But, and I feel confident most folks on here will agree with me on these suggestions - scrap the AD yeast and use an "instant" yeast such as Fleischmann's RapidRise or Bread Machine yeast. These yeasts are not encapsulated and will work great in your recipe without doing anything different (just make sure your milk and shortning are between 120-130 F). If you do a lot of baking and want to buy your yeast in bulk (1lb box is equal to 64 1/4 oz packets, or 21 3-pak strips) - look for SAF "red label" instant yeast. If you can't find SAF locally (and it is worth trying - if you can't find a store that carries it it's worth calling bakers in your area and see if they use it, and if so, ask if they will sell you a box). If that fails - there are sources on the internet .... just go to google and do a search on SAF yeast.


----------



## txson93 (Nov 15, 2004)

Thanks, Michael in FTW.  I don't know how old the recipe is. I got it out of a cookbook  from the library.  It is one in which the rolls are baked in a cast iron skillet and the topping has a quarter cup of bourbon in it.  When they come out good, they are to die for.  As I said, I didn't know there were different kinds of yeast and different ways to handle it.  You learn something everyday!!!

Kenn in Paris(TX)


----------



## subfuscpersona (Nov 15, 2004)

txson93 said:
			
		

> ...I don't know how old the recipe is.

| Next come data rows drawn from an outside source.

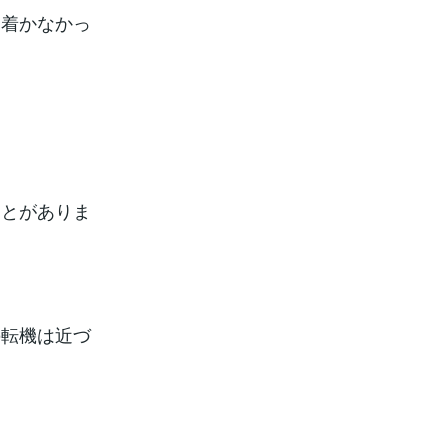
ち着かなかっ
ことがありま
の転機は近づ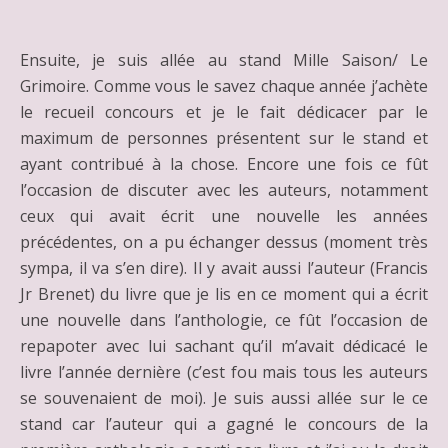
Ensuite, je suis allée au stand Mille Saison/ Le
Grimoire. Comme vous le savez chaque année j’achète
le recueil concours et je le fait dédicacer par le
maximum de personnes présentent sur le stand et
ayant contribué à la chose. Encore une fois ce fût
l’occasion de discuter avec les auteurs, notamment
ceux qui avait écrit une nouvelle les années
précédentes, on a pu échanger dessus (moment très
sympa, il va s’en dire). Il y avait aussi l’auteur (Francis
Jr Brenet) du livre que je lis en ce moment qui a écrit
une nouvelle dans l’anthologie, ce fût l’occasion de
repapoter avec lui sachant qu’il m’avait dédicacé le
livre l’année dernière (c’est fou mais tous les auteurs
se souvenaient de moi). Je suis aussi allée sur le ce
stand car l’auteur qui a gagné le concours de la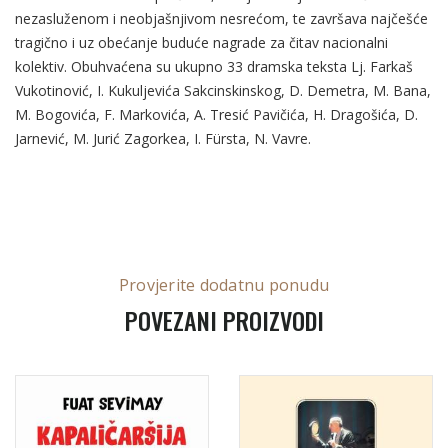
nezasluženom i neobjašnjivom nesrećom, te završava najčešće
tragično i uz obećanje buduće nagrade za čitav nacionalni
kolektiv. Obuhvaćena su ukupno 33 dramska teksta Lj. Farkaš
Vukotinović, I. Kukuljevića Sakcinskinskog, D. Demetra, M. Bana,
M. Bogovića, F. Markovića, A. Tresić Pavičića, H. Dragošića, D.
Jarnević, M. Jurić Zagorkea, I. Fürsta, N. Vavre.
Provjerite dodatnu ponudu
POVEZANI PROIZVODI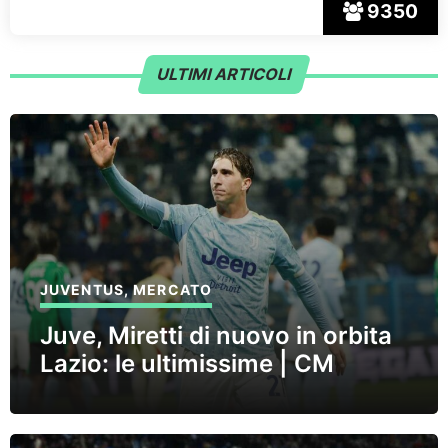
9350
ULTIMI ARTICOLI
JUVENTUS
,
MERCATO
Juve, Miretti di nuovo in orbita
Lazio: le ultimissime | CM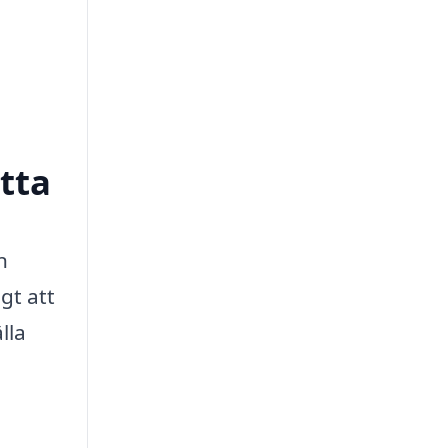
itta
n
gt att
lla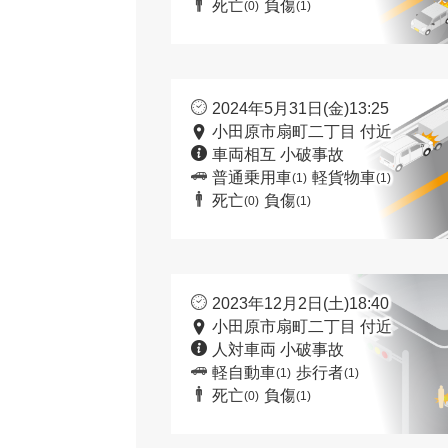
死亡
負傷
(0)
(1)
2024年5月31日(金)13:25
小田原市扇町二丁目 付近
車両相互 小破事故
普通乗用車
軽貨物車
(1)
(1)
死亡
負傷
(0)
(1)
2023年12月2日(土)18:40
小田原市扇町二丁目 付近
人対車両 小破事故
軽自動車
歩行者
(1)
(1)
死亡
負傷
(0)
(1)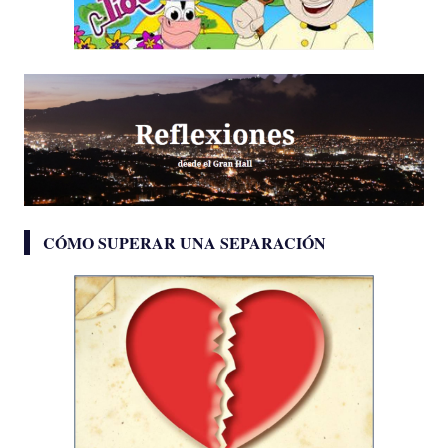
CÓMO SUPERAR UNA SEPARACIÓN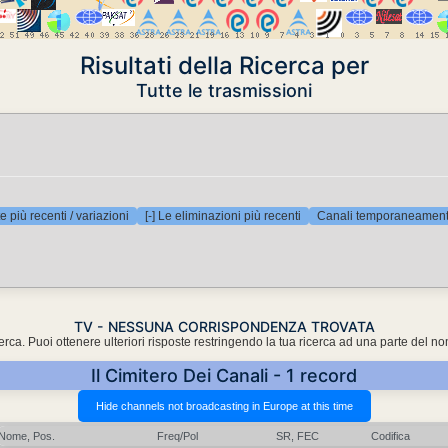
Risultati della Ricerca per
Tutte le trasmissioni
e più recenti / variazioni
[-] Le eliminazioni più recenti
Canali temporaneamente
TV - NESSUNA CORRISPONDENZA TROVATA
cerca. Puoi ottenere ulteriori risposte restringendo la tua ricerca ad una parte del n
Il Cimitero Dei Canali - 1 record
Nome, Pos.
Freq/Pol
SR, FEC
Codifica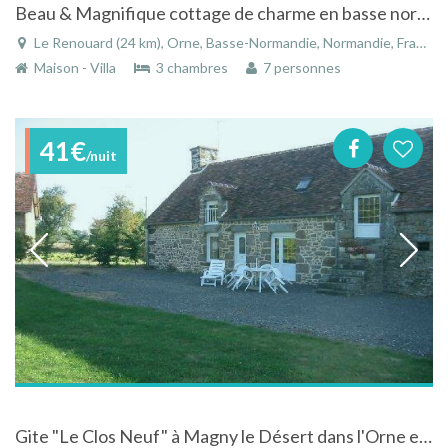
Beau & Magnifique cottage de charme en basse normandie
Le Renouard (24 km), Orne, Basse-Normandie, Normandie, France
Maison - Villa
3 chambres
7 personnes
41€
/nuit
Gite "Le Clos Neuf" à Magny le Désert dans l'Orne en Normandie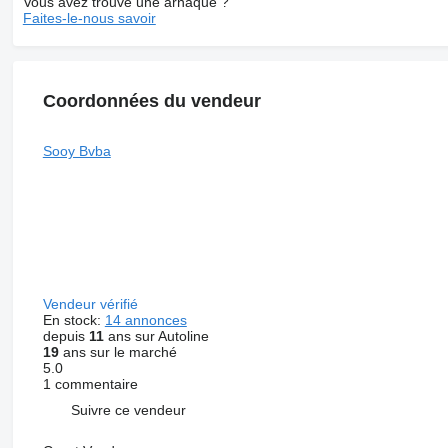
Vous avez trouvé une arnaque ?
Faites-le-nous savoir
Coordonnées du vendeur
Sooy Bvba
Vendeur vérifié
En stock:
14 annonces
depuis
11
ans sur Autoline
19
ans sur le marché
5.0
1 commentaire
Suivre ce vendeur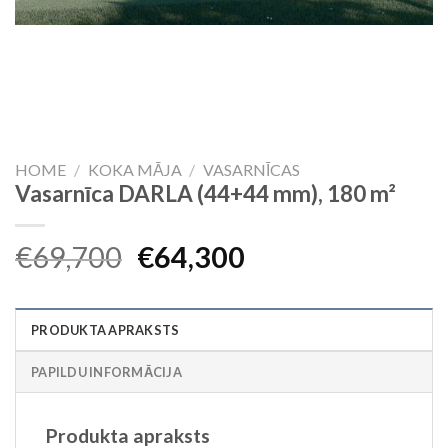
HOME
/
KOKA MĀJA
/
VASARNĪCAS
Vasarnīca DARLA (44+44 mm), 180 m²
Original
Current
€
69,700
€
64,300
price
price
was:
is:
PRODUKTA APRAKSTS
€69,700.
€64,300.
PAPILDU INFORMĀCIJA
Produkta apraksts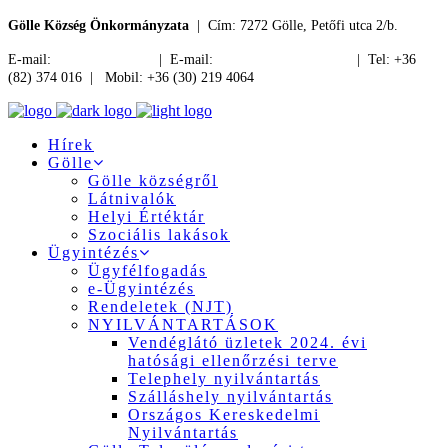
Gölle Község Önkormányzata
| Cím: 7272 Gölle, Petőfi utca 2/b.
E-mail:
jegyzo@golle.hu
| E-mail:
polgarmester@golle.hu
| Tel: +36
(82) 374 016 | Mobil: +36 (30) 219 4064
Hírek
Gölle
Gölle községről
Látnivalók
Helyi Értéktár
Szociális lakások
Ügyintézés
Ügyfélfogadás
e-Ügyintézés
Rendeletek (NJT)
NYILVÁNTARTÁSOK
Vendéglátó üzletek 2024. évi
hatósági ellenőrzési terve
Telephely nyilvántartás
Szálláshely nyilvántartás
Országos Kereskedelmi
Nyilvántartás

I got it out of a cookbook  from the library.  ... I didn't know there were different kinds of yeast and different ways to handle it.  You learn something everyday!!!



The book _should_ have specified the kind of yeast required for that recipe - whether it actually did or not, I don't know.

If, in the future, you have questions about yeast substitutions, amount adjustments and storage, check out this chart http://breaddaily.tripod.com/yeast.htm - a very useful link originally posted by _audeo_ in another DiscussCooking thread.

*Do you remember the title and author of the book?* I'd like to see if my library has it too - the recipe sounds great.


----------